Forgiveness is something we do for ourselves, not for the person who offended us. This truism empowers the act of forgiveness. When I think of absolving the offenders in my life—whether that be the suicide pilots of September 11, those who are dismissive of my viability, or the joker who cut me off at the exit ramp to the airport—I feel recalcitrant!
Forgiveness is often positioned as turning the other cheek, speaking softly, going the extra mile, or not complaining. This philosophy works as long as the offenses I suffer are not too profound. However, let something big happen, and these gracious ideals are insufficient to carry the day. When I suffer a profound offense, my will to forgive suffers a seeming lack of resolve.
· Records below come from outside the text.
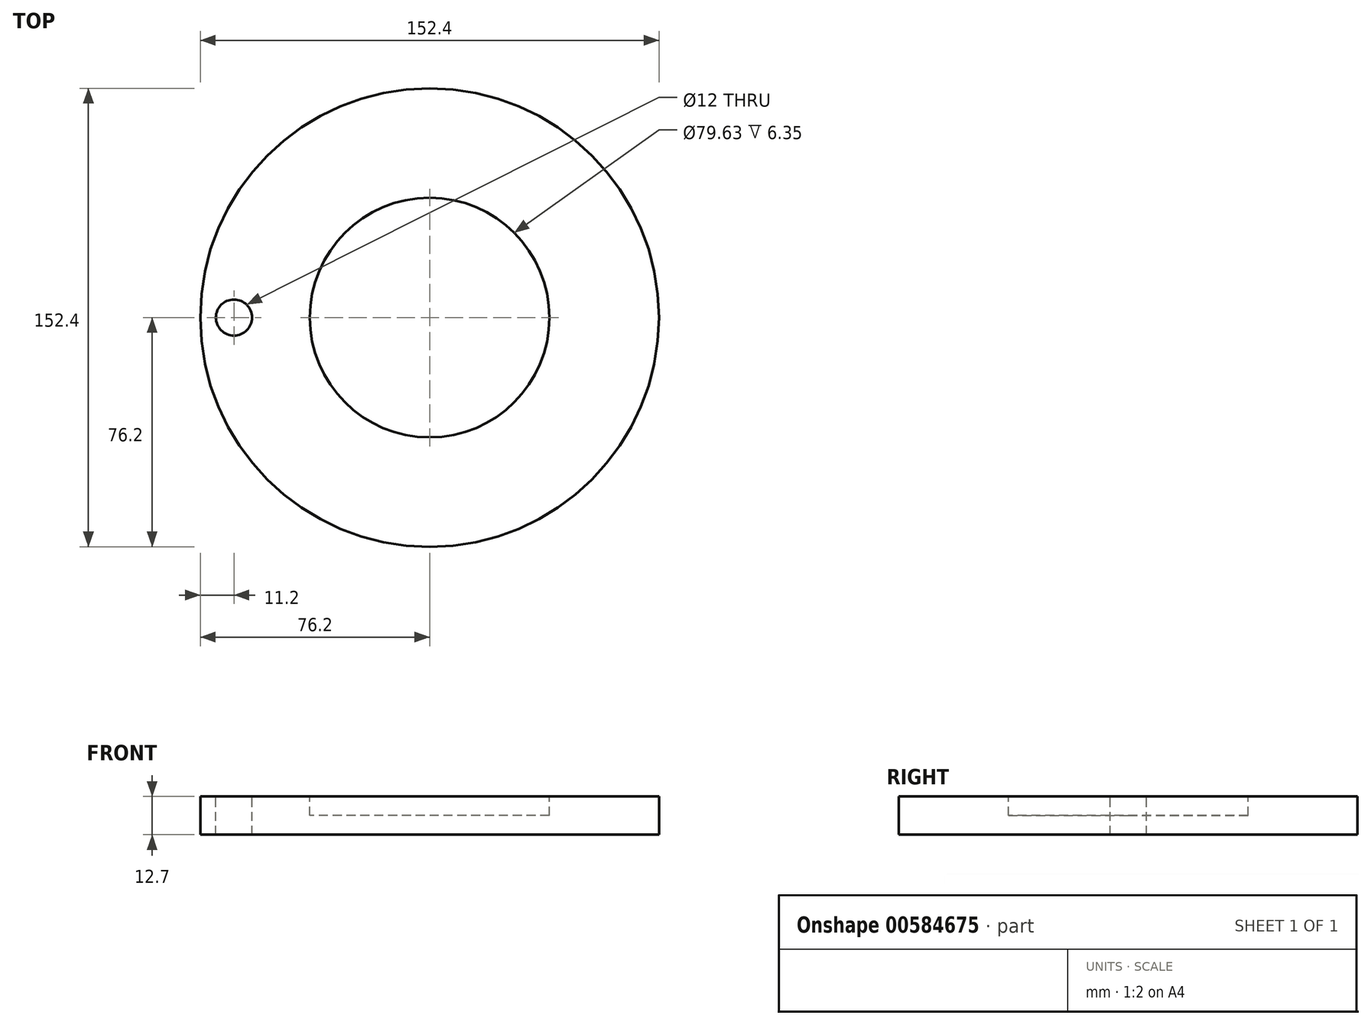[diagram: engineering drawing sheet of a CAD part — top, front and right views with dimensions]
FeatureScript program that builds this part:
annotation { "Feature Type Name" : "Feature", "Feature Type Description" : "" }
export const myFeature = defineFeature(function(context is Context, id is Id, definition is map)
    precondition{}
    {
        {
            var Q0;
            Q0=qCreatedBy(makeId("Top.planeOp"),FACE);
            var sketch = newSketch(context, id + "F0", { "sketchPlane" : qUnion([Q0])});
            skCircle(sketch, "E0", {"center": v(0, 0) * mm, "radius": 76.2 * mm});
            skSolve(sketch);
        }
        {
            var Q0;
            Q0=makeQuery(id+"F0.imprint","IMPRINT",FACE,{"disambiguationData":[TD([[makeQuery(id+"F0.imprint","IMPRINT",EDGE,{"derivedFrom":sQuery(id+"F0.wireOp",EDGE,"E0")}),1.0]])]});
            extrude(context, id + "F1", {"entities" : qUnion([Q0]), "depth" : 12.7 * mm, "offsetDistance" : 25 * mm});
        }
        {
            var Q0;
            Q0=makeQuery(id+"F1.opExtrude","CAP_FACE",FACE,{"disambiguationData":[OSD([sQuery(id+"F0.wireOp",EDGE,"E0")])],"isStart":false});
            var sketch = newSketch(context, id + "F2", { "sketchPlane" : qUnion([Q0])});
            skPoint(sketch, "E1", {"position": v(-65, 0) * mm});
            skSolve(sketch);
        }
        {
            var Q0;
            Q0=sQuery(id+"F2.wireOp",VERTEX,"E1");
            var Q1;
            Q1=makeQuery(id+"F1.opExtrude","SWEPT_BODY",BODY,{"disambiguationData":[OSD([sQuery(id+"F0.wireOp",EDGE,"E0")])]});
            hole(context, id + "F3", {"style" : HoleStyle.SIMPLE, "endStyle" : HoleEndStyle.THROUGH, "holeDiameter" : 12 * mm, "majorDiameter" : 5 * mm, "isTappedThrough" : true, "tappedDepth" : 12 * mm, "tapClearance" : 3, "locations" : qUnion([Q0]), "scope" : qUnion([Q1])});
        }
        {
            var Q0;
            Q0=makeQuery(id+"F1.opExtrude","CAP_FACE",FACE,{"disambiguationData":[OSD([sQuery(id+"F0.wireOp",EDGE,"E0")])],"isStart":false});
            var sketch = newSketch(context, id + "F4", { "sketchPlane" : qUnion([Q0])});
            skCircle(sketch, "E2", {"center": v(0, 0) * mm, "radius": 39.81 * mm});
            skSolve(sketch);
        }
        {
            var Q0;
            Q0=makeQuery(id+"F4.imprint","IMPRINT",FACE,{"disambiguationData":[TD([[makeQuery(id+"F4.imprint","IMPRINT",EDGE,{"derivedFrom":sQuery(id+"F4.wireOp",EDGE,"E2")}),1.0]])]});
            extrude(context, id + "F5", {"entities" : qUnion([Q0]), "operationType" : NewBodyOperationType.REMOVE, "oppositeDirection" : true, "depth" : 6.35 * mm, "offsetDistance" : 25 * mm});
        }
    });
Furthermore, if the old adage, “forgive and forget,” is the barometer used to test whether or not forgiveness has occurred, the greater the offense, the harder and more elusive forgiveness becomes. For example, Americans can no more forget the atrocities of September 11 than we can forget the attack of December 7, 1941 at Pearl Harbor.
Forgiveness is not about forgetting, granting absolution, or considering the offense to be like water gone under the bridge.
Neither is forgiveness what I hope to hear after saying, “I’m sorry.” This is the transaction of reconciliation, which has a decision of forgiveness associated with it, yet is different. Reconciliation requires the agreement of two parties, the offender and the offended.
You can forgive someone while sitting all by yourself.
In fact, you can forgive whether the person who offended you ever apologizes or not.
You can forgive someone—or a group of folks—who offend you, and who you may not have ever met. You can forgive a movement, such as abortion rights. You can forgive a government. You can even forgive a dead person.
Forgiveness is a choice you make, for yourself, that initially benefits you.